Di beberapa negara berkembang
partisipasi yang bersifat otonom, artinya lahir dari mereka sendiri, masih
terbatas. Di beberapa negara yang
rakyatnya apatis, pemerintah menghadapi masalah bagaimana meningkatkan
partisipasi itu, sebab jika partisipasi mengalami jalan buntu , dapat terjadi
dua hal yaitu “anomi” atau justru “ revolusi”. Maka melalui pemilihan umum yang
sering didefenisikan sebagai “ pesta
kedaulatan rakyat”, masyarakat dapat secara aktif menyuarakan aspirasi mereka
baik itu ikut berpartisipasi dalam kegiatan partai, ataupun “menitipkan” dan
“mempercayakan” aspirasi mereka pada salah satu partai peserta PEMILU yang
dianggap dapat memenuhi , serta menjalankan aspirasi masyarakat tyang telah dipercayakan pada partai
tersebut.
Indonesia sebagai salah satu negara
brkembang dan juga sebagai demokrasi yang sedang berusaha mencapai stabilitas
nasional dan memantapkan kehidupan politik
juga mengalami gejolak-gejolak sosial dan politikdalam proses pemilihan umum.

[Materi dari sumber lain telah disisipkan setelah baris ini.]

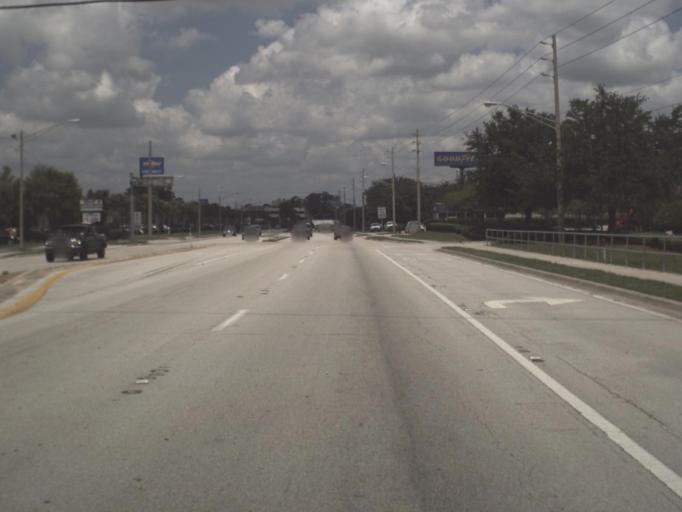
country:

Hal inilah yang menjadi latar belakang penulis dalam menulis makalah (papers)
ini, selain sebagai pemenuhan tugas sistem politik indonesia. Dalam
perkembangan kehidupan politiknya, indonesia selalu berusaha memperbaharui
sistem pemlihan umumbaik itu dengan mengadopsi sistem yang ada di dunia barat (
walaupun tidak semuanya bekerja efektif di dalam negeri kita) untuk mencapai
stabilitas nasional dan politik.
1.2 Rumusan Masalah
Berdasarkan latar belakang diatas,
dapat diidentifikasi dan dirumuska masalah sebagai berikut :
1) Apakah yang dimaksud dengan sistem pemilihan umum ?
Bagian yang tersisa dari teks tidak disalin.